Lamentablemente, en nuestro país al parecer no estamos acostumbrados a debatir, menos a dialogar y por lo tanto su nivel es mínimo. Lo hemos podido ver en este último tiempo con algunos candidatos a diputados y senadores que no se preparan o están nerviosos y no ofrecen estos insumos valiosos de información que son fundamentales para la ciudadanía. Lo mismo sucede con algunos periodistas que pareciera que no preparan las preguntas y la forma del debate e improvisan todo el tiempo, lo cual provoca nuevamente que los temas se repitan y que no se le dé información valiosa al futuro votante. La calidad del debate ha ido decayendo poco a poco. Quizás esto se deba a que hace más de trece años no existen espacios de debate plural. Desde que al Presidente se le ocurrió no debatir con nadie, la gran mayoría de los bolivianos se han relajado y han caído en la misma lógica de no exigir debates. Esto, entonces, se convierte en un círculo vicioso. Si los candidatos rehúyen al debate, la ciudadanía no tiene espacios amigables para recibir información y por lo tanto acude a las urnas a sufragar sin conocer la esencia de las propuestas. Por lo tanto corre el riesgo de votar por un candidato irresponsable, corrupto, prorroguista, etc. Es decir, la votación se convierte en una ruleta rusa en donde el ciudadano elige según su “tinkazo”.

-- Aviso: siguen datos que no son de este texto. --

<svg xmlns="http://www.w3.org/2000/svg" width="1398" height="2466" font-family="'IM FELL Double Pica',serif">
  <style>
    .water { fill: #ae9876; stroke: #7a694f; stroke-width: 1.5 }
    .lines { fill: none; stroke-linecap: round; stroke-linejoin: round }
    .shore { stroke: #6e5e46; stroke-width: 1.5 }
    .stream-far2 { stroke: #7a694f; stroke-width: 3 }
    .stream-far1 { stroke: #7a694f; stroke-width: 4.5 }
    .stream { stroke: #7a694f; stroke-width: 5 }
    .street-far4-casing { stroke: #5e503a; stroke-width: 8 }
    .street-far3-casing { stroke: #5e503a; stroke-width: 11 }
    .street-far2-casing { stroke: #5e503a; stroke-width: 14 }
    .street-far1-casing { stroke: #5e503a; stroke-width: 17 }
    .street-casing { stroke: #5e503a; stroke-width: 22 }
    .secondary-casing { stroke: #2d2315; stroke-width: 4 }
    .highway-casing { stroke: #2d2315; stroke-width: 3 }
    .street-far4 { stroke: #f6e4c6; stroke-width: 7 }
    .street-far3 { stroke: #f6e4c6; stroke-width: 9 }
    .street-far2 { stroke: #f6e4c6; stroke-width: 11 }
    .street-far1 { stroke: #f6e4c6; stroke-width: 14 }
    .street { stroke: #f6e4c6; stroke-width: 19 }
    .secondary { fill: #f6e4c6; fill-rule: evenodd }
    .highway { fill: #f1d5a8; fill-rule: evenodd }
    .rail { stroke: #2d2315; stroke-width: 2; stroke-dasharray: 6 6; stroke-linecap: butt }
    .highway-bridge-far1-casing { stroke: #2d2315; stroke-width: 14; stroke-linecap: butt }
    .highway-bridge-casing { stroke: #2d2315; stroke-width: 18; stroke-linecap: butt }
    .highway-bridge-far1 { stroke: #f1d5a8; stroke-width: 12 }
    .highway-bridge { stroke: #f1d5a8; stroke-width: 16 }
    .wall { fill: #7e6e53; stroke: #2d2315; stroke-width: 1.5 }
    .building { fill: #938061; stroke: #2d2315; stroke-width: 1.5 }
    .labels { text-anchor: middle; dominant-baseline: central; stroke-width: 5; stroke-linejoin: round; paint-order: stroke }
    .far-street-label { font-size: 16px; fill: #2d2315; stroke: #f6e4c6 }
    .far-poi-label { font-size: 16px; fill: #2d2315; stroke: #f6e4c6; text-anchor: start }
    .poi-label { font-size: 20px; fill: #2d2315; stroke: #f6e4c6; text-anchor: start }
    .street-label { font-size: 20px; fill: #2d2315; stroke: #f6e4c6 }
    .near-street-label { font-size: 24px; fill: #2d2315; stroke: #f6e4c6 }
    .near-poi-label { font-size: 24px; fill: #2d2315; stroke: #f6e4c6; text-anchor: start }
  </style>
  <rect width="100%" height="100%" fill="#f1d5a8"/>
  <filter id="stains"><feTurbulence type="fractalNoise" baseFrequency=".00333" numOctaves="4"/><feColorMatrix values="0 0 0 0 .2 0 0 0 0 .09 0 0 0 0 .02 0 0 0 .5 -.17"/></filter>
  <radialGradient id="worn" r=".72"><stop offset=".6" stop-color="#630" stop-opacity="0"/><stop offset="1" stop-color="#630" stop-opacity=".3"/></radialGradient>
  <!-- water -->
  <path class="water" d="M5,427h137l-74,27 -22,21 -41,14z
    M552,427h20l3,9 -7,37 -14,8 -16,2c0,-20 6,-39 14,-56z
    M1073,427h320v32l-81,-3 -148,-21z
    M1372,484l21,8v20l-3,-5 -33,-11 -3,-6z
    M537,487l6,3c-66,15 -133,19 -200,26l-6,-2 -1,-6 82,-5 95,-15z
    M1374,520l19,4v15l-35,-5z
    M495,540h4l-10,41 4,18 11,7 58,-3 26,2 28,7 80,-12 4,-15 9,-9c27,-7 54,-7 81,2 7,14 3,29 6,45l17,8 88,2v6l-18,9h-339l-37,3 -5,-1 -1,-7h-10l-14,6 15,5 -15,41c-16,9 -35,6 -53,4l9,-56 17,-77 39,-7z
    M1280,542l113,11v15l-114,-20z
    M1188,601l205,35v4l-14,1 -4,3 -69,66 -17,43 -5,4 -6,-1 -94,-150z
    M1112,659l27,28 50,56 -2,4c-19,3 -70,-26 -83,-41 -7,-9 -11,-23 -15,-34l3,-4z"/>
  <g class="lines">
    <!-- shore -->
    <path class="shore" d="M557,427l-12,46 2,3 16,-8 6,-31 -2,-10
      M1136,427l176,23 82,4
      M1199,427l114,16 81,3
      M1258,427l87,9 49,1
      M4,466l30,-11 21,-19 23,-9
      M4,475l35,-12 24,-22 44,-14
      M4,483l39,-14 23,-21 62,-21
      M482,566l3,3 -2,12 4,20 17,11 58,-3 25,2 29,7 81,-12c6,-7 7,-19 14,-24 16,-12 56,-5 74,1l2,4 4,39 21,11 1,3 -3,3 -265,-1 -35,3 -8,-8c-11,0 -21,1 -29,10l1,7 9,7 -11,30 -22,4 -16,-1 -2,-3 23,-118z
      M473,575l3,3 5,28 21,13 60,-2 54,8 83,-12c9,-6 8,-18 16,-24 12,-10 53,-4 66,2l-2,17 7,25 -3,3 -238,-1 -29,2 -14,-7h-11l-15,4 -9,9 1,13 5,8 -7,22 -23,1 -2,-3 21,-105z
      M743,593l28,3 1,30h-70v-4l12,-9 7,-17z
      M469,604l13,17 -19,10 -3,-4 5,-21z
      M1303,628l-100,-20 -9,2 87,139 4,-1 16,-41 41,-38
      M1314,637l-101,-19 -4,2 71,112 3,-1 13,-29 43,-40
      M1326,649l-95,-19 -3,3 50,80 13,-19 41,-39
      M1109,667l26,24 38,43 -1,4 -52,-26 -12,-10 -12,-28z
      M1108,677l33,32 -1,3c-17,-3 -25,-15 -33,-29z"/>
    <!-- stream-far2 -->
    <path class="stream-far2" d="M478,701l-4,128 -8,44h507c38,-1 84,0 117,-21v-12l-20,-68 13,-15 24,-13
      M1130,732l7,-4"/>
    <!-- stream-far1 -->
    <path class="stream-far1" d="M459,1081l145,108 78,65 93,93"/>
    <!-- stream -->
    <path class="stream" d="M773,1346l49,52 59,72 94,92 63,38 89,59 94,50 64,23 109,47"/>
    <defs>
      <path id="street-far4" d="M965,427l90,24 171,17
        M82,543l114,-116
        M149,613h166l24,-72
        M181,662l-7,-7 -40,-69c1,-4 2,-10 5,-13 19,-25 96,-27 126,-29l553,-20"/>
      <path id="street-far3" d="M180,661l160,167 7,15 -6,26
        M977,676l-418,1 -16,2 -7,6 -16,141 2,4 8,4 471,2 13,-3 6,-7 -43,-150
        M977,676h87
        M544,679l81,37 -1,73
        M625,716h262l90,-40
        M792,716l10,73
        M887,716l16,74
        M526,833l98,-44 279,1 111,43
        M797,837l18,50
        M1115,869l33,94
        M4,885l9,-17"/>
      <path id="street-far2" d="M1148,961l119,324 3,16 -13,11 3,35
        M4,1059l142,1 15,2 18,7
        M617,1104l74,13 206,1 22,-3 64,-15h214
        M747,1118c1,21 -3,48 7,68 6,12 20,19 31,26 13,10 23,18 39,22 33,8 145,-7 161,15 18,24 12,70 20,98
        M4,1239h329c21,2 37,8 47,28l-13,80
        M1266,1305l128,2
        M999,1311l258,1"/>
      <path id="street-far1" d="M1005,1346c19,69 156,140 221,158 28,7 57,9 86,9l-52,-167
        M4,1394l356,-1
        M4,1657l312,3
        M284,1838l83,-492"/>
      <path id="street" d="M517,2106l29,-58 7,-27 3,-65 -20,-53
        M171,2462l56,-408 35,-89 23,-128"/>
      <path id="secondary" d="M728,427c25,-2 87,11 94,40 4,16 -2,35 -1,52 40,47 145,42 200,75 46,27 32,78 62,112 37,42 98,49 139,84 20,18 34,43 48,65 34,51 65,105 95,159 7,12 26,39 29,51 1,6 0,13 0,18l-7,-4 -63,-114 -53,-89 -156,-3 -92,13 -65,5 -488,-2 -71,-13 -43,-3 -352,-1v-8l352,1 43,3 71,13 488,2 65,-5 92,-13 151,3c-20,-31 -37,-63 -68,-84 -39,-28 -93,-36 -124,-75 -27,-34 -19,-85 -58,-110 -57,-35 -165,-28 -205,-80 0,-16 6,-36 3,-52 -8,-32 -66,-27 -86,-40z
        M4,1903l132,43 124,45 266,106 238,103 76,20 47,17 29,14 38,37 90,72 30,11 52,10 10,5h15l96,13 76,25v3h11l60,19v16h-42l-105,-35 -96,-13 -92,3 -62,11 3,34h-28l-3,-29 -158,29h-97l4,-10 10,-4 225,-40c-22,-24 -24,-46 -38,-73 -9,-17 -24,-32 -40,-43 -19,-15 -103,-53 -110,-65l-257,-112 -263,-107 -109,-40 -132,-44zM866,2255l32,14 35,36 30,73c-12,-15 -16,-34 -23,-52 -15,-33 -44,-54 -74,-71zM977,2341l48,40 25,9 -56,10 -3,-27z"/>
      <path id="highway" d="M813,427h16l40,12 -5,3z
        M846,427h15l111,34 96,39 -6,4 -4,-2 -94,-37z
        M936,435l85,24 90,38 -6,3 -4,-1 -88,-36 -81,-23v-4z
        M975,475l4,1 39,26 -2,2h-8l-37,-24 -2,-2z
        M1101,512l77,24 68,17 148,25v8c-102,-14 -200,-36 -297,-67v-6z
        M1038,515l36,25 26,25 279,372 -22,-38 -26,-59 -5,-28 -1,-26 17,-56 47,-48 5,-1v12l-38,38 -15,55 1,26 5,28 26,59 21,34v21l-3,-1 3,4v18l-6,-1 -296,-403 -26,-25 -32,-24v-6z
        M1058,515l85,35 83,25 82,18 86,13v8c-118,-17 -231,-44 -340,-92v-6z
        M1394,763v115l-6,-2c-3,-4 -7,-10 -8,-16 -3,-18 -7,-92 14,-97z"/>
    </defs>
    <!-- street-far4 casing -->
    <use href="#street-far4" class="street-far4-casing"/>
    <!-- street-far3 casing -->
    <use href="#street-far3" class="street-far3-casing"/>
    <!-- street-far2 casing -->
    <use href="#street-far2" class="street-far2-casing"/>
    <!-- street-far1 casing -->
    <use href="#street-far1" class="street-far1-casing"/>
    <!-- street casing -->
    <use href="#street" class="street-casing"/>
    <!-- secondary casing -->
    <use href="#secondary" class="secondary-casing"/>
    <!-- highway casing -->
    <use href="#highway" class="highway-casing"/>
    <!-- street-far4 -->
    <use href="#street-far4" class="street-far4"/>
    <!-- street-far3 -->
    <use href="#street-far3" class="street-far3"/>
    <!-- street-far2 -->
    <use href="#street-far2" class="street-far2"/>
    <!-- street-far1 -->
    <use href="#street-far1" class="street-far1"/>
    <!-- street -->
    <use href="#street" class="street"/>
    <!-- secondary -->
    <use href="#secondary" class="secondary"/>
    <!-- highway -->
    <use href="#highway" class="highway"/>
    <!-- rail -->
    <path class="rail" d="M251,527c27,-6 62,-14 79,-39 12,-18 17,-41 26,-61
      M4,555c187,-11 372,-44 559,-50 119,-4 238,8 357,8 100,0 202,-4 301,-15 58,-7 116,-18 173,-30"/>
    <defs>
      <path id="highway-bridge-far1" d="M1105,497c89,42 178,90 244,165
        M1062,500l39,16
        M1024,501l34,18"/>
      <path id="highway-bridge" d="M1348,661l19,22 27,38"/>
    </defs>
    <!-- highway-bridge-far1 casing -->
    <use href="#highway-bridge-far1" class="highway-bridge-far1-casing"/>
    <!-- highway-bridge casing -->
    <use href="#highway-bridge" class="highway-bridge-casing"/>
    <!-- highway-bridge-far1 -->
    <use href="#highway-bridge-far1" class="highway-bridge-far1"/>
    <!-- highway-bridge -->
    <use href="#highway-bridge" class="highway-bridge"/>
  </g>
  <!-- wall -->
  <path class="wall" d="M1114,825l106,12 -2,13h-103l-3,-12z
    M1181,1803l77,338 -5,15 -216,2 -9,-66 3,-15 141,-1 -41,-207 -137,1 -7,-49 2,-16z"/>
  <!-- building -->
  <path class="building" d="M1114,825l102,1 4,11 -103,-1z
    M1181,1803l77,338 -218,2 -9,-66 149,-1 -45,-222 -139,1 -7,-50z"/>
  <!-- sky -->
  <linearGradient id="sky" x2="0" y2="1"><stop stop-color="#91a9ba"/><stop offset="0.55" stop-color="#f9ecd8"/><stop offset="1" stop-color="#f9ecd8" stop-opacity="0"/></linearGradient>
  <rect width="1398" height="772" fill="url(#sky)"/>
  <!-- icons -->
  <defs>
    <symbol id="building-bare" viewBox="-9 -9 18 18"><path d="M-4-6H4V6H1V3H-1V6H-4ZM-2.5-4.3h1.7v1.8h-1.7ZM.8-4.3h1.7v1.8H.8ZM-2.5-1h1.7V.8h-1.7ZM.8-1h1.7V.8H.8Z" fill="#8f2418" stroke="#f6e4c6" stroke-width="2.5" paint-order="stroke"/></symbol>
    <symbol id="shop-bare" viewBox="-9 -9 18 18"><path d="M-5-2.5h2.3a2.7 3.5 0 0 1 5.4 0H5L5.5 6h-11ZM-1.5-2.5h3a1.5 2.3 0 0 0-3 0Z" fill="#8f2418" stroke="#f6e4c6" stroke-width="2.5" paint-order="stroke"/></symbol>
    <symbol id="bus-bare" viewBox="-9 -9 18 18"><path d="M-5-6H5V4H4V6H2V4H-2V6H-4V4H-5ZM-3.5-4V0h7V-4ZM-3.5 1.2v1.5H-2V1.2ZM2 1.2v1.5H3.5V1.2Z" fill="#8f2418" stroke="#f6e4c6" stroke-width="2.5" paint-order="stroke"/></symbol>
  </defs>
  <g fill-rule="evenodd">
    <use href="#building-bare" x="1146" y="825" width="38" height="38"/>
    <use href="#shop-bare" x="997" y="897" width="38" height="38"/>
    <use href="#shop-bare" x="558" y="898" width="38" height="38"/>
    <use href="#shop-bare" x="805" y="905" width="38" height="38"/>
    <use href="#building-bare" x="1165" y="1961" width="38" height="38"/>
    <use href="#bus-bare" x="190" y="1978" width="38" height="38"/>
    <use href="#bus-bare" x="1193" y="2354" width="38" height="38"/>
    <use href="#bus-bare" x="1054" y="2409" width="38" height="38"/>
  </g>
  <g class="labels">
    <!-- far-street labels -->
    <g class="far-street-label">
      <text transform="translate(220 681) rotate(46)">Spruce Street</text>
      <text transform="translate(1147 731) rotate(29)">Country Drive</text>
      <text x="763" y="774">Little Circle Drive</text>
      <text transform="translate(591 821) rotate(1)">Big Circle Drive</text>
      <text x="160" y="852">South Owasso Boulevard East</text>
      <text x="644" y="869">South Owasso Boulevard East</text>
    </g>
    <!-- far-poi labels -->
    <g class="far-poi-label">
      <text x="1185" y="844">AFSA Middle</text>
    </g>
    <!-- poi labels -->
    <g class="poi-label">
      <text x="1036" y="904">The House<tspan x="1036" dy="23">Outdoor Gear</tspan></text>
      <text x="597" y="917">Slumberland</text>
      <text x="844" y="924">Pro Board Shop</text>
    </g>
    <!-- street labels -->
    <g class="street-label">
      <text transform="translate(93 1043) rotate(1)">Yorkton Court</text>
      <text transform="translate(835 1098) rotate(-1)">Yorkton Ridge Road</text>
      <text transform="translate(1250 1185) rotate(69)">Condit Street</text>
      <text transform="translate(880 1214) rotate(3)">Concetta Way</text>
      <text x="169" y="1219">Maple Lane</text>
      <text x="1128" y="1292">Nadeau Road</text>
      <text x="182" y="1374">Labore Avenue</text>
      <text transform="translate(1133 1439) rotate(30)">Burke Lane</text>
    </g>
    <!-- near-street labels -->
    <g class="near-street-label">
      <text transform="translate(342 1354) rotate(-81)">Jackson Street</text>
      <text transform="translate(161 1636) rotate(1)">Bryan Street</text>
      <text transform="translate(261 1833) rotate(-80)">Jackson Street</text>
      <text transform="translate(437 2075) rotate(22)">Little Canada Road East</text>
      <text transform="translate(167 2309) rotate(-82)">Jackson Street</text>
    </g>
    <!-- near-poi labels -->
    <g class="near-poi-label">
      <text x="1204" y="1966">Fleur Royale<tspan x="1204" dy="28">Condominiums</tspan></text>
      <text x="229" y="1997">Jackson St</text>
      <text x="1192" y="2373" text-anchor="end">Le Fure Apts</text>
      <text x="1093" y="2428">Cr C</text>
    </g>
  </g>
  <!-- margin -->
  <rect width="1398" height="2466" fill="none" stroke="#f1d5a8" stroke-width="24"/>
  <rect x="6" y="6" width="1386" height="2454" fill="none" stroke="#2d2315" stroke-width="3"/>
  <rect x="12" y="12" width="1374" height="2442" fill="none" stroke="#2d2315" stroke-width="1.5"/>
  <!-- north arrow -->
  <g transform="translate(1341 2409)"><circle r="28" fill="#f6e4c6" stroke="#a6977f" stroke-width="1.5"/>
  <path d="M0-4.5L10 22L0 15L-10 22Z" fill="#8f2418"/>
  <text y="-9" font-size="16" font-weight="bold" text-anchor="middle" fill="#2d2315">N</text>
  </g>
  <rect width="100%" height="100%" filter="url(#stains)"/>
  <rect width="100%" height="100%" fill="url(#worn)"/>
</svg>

Por el contrario, si los debates fueran una realidad en nuestro país, como en casi todos los países democráticos del mundo en donde se fomenta el debate plural, argumentado y multipartidario, los ciudadanos podrían efectuar un adecuado control ciudadano al cumplimiento de los programas de gobierno cuando el candidato ganador asuma su cargo, en una lógica de corresponsabilidad entre el Estado y la sociedad. Además, el debate podría conducir a que se generen acuerdos mínimos entre distintas opciones. Es decir, si en el debate se identifican coincidencias entre candidatos, a la hora del ejercicio del poder, la ciudadanía podría exigir que esas coincidencias se plasmen en una realidad.

En fin, como podemos advertir, los debates son muy importantes para forjar una opinión ciudadana responsable, para generar participación ciudadana, para desarrollar co-responsabilidad entre el Estado y la sociedad y para educar a los ciudadanos. Sin embargo, si en nuestro país no fomentamos el debate al más alto nivel sufrimos las consecuencias negativas del caso; es decir, se reduce la posibilidad de participación, nuestro nivel de conocimiento y opinión es mínimo en cuanto a las propuestas, proyectos, programas y por lo tanto de manera casi inconsciente fomentamos el autoritarismo y la ignorancia en nuestra sociedad.

Quizás esa sea la explicación de fondo por la cual Evo Morales rehúsa hasta el día de hoy el debate, evitar que los bolivianos consigamos el paraíso del conocimiento.